Kitchen Utensils

The world of kitchen gadgets expands every day. From blenders, food processors, bread makers and dual ovens, both experienced cooks and those new to the kitchen often love experimenting with new tools. There is one category of instruments, however, that no kitchen can do without--cutting implements. Without these, cooks would be lost with no way to dice, cube or slice things for their recipes. Fortunately, the world of cutting instruments is wide and highly varied. It does not just contain knives, though they are just as important as other implements.

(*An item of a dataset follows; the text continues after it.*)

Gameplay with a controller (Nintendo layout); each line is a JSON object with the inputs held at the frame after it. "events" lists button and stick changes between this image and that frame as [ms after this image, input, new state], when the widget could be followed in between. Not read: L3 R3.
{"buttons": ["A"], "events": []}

Though some cooks have just one knife that they use for everything, others prefer to have a collection of knives. This collection usually includes a paring knife and a utility knife. The paring knife has a short, sharp blade that is easy to control for peeling, slicing and coring small fruits and vegetables. The utility knife is the paring knife’s big brother; it has a slightly larger blade good for breaking down larger fruits and vegetables before the cook works on them with the paring knife. Both knives have smooth, sharp blades. Many kitchens also contain serrated knives with jagged edges for gently sawing through delicate produce like tomatoes and soft food like breads. Those who prefer to keep just one knife usually choose a chef’s knife; this knife has a pointed, wedge-shaped blade about 8 inches long and can perform almost any task.

Slicers and Mandolins

Mandolins usually come in the form of flat, rectangular plastic frames with a handle. In the center of the frame is a rectangular hole with a blade set on one side. A cook slides produce over the hole to create thin slices of food. Quick, experienced chefs can slide a piece of food up and down very quickly over the mandolin, while less experienced persons should work more slowly to avoid injury.

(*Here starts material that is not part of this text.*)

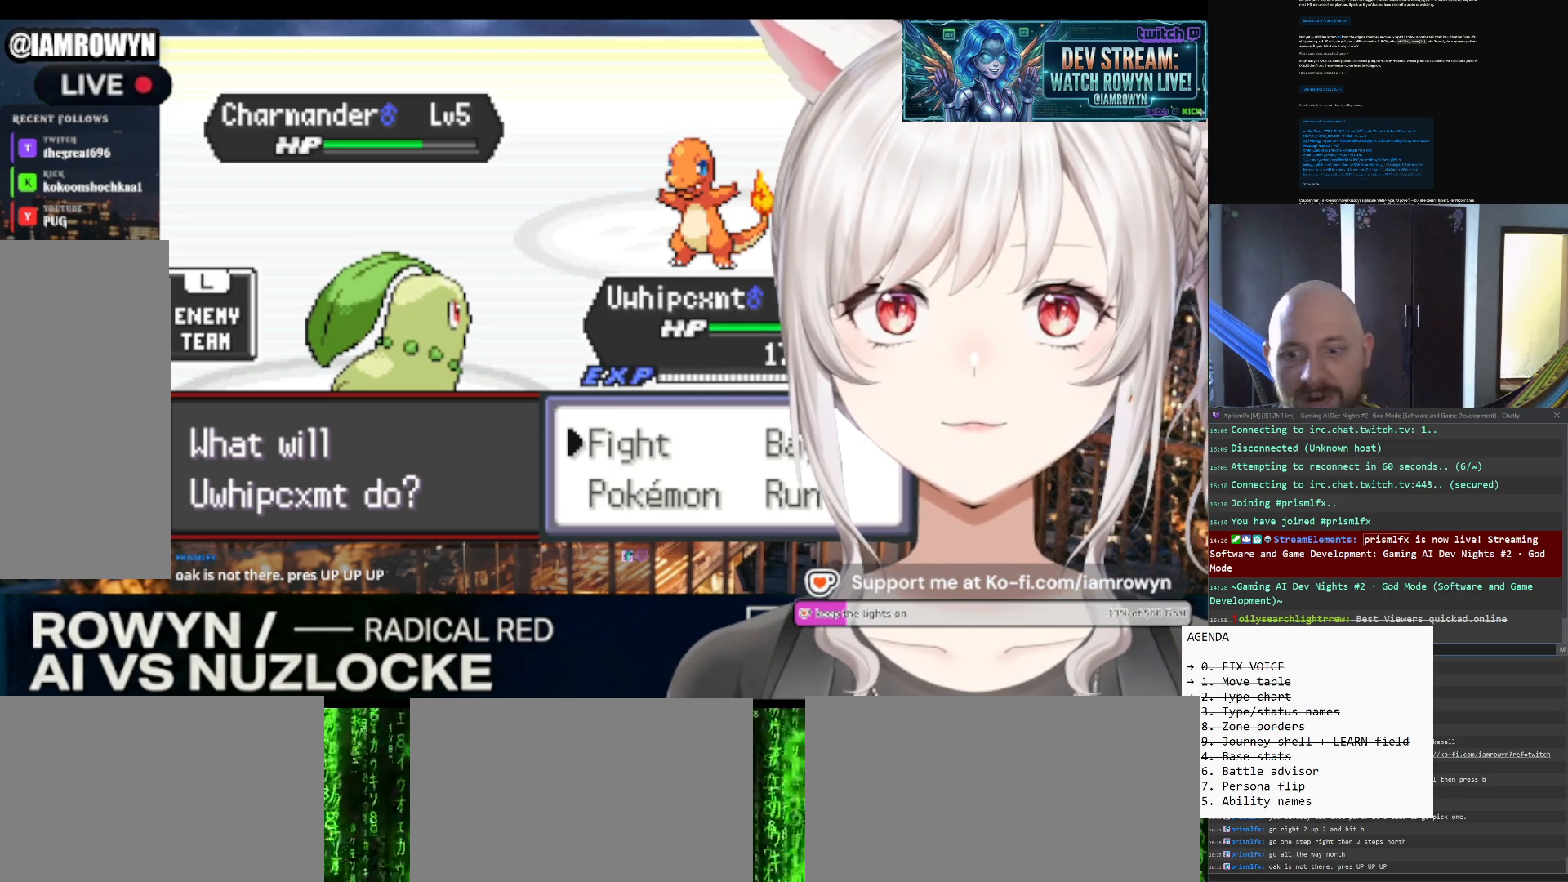
{"buttons": ["A"], "events": []}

Slicers can cut produce but are usually put to work slicing cheese. They often look like small metal spatulas with a slit in the wide spatula part. The slit is sharpened so a cook can drag it over cheese and make very thin slices.

Apple Corers and Graters

For those who eat a lot of apples or have children who love fruit, apple corers are life savers. These circular instruments have thin metal blades set in a wheel-spoke pattern inside the frame. A cook simply centers the small, center circle over an apple’s stem and pushes down, creating several evenly cut apple slices perfect for dipping or slicing up for pie.

Graters usually come in the form of flat metal sheets with many holes punched in them. The holes are sharpened and come in several sizes. Cooks slide cheese, vegetables or fruit up and down over the holes to create small pieces of food that can go in salads or other recipes.